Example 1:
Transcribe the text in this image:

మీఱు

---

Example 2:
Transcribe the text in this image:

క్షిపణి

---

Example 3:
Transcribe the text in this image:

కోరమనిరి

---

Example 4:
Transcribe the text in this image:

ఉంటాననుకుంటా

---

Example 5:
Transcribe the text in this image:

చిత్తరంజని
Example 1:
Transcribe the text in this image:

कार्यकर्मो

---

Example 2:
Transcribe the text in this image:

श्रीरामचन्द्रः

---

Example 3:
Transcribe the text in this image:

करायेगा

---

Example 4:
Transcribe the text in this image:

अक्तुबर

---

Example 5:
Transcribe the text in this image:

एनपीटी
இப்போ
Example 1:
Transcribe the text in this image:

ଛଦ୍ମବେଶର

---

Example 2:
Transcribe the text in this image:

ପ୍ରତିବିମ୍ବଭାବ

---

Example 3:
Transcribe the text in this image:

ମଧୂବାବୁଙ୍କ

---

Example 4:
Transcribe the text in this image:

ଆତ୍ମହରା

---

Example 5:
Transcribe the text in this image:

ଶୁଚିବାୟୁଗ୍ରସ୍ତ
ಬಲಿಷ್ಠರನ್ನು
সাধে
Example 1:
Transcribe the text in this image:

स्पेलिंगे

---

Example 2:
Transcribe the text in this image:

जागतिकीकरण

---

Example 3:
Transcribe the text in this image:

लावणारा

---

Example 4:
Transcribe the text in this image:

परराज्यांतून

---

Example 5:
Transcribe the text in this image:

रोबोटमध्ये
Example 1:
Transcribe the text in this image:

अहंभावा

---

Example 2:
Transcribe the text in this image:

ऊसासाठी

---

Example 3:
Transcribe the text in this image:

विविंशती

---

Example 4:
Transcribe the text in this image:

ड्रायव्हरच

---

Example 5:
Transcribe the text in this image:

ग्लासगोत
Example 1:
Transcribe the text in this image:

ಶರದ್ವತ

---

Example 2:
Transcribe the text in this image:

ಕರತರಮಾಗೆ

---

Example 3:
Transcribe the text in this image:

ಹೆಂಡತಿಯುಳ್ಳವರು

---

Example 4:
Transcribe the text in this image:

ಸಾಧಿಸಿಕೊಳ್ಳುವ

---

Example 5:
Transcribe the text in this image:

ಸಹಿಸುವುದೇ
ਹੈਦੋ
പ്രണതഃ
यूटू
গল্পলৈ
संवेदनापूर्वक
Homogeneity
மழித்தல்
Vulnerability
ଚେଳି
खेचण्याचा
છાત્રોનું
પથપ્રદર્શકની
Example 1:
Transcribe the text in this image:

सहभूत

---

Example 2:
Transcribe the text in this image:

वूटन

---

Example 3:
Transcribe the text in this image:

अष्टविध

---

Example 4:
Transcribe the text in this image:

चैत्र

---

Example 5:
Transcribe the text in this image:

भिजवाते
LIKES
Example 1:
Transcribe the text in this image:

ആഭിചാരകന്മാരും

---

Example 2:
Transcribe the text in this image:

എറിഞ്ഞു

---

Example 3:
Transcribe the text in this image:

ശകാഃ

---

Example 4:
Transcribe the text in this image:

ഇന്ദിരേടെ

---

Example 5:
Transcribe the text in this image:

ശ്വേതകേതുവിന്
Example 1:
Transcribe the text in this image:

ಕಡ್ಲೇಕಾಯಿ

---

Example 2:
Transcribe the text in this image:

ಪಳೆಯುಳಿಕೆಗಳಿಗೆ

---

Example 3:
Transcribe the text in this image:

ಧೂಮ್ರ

What you have to do: All of the data should be retyped exactly.

Response for this exercise:
Example 1:
Transcribe the text in this image:

మీఱు

---

Example 2:
Transcribe the text in this image:

క్షిపణి

---

Example 3:
Transcribe the text in this image:

కోరమనిరి

---

Example 4:
Transcribe the text in this image:

ఉంటాననుకుంటా

---

Example 5:
Transcribe the text in this image:

చిత్తరంజని
Example 1:
Transcribe the text in this image:

कार्यकर्मो

---

Example 2:
Transcribe the text in this image:

श्रीरामचन्द्रः

---

Example 3:
Transcribe the text in this image:

करायेगा

---

Example 4:
Transcribe the text in this image:

अक्तुबर

---

Example 5:
Transcribe the text in this image:

एनपीटी
இப்போ
Example 1:
Transcribe the text in this image:

ଛଦ୍ମବେଶର

---

Example 2:
Transcribe the text in this image:

ପ୍ରତିବିମ୍ବଭାବ

---

Example 3:
Transcribe the text in this image:

ମଧୂବାବୁଙ୍କ

---

Example 4:
Transcribe the text in this image:

ଆତ୍ମହରା

---

Example 5:
Transcribe the text in this image:

ଶୁଚିବାୟୁଗ୍ରସ୍ତ
ಬಲಿಷ್ಠರನ್ನು
সাধে
Example 1:
Transcribe the text in this image:

स्पेलिंगे

---

Example 2:
Transcribe the text in this image:

जागतिकीकरण

---

Example 3:
Transcribe the text in this image:

लावणारा

---

Example 4:
Transcribe the text in this image:

परराज्यांतून

---

Example 5:
Transcribe the text in this image:

रोबोटमध्ये
Example 1:
Transcribe the text in this image:

अहंभावा

---

Example 2:
Transcribe the text in this image:

ऊसासाठी

---

Example 3:
Transcribe the text in this image:

विविंशती

---

Example 4:
Transcribe the text in this image:

ड्रायव्हरच

---

Example 5:
Transcribe the text in this image:

ग्लासगोत
Example 1:
Transcribe the text in this image:

ಶರದ್ವತ

---

Example 2:
Transcribe the text in this image:

ಕರತರಮಾಗೆ

---

Example 3:
Transcribe the text in this image:

ಹೆಂಡತಿಯುಳ್ಳವರು

---

Example 4:
Transcribe the text in this image:

ಸಾಧಿಸಿಕೊಳ್ಳುವ

---

Example 5:
Transcribe the text in this image:

ಸಹಿಸುವುದೇ
ਹੈਦੋ
പ്രണതഃ
यूटू
গল্পলৈ
संवेदनापूर्वक
Homogeneity
மழித்தல்
Vulnerability
ଚେଳି
खेचण्याचा
છાત્રોનું
પથપ્રદર્શકની
Example 1:
Transcribe the text in this image:

सहभूत

---

Example 2:
Transcribe the text in this image:

वूटन

---

Example 3:
Transcribe the text in this image:

अष्टविध

---

Example 4:
Transcribe the text in this image:

चैत्र

---

Example 5:
Transcribe the text in this image:

भिजवाते
LIKES
Example 1:
Transcribe the text in this image:

ആഭിചാരകന്മാരും

---

Example 2:
Transcribe the text in this image:

എറിഞ്ഞു

---

Example 3:
Transcribe the text in this image:

ശകാഃ

---

Example 4:
Transcribe the text in this image:

ഇന്ദിരേടെ

---

Example 5:
Transcribe the text in this image:

ശ്വേതകേതുവിന്
Example 1:
Transcribe the text in this image:

ಕಡ್ಲೇಕಾಯಿ

---

Example 2:
Transcribe the text in this image:

ಪಳೆಯುಳಿಕೆಗಳಿಗೆ

---

Example 3:
Transcribe the text in this image:

ಧೂಮ್ರ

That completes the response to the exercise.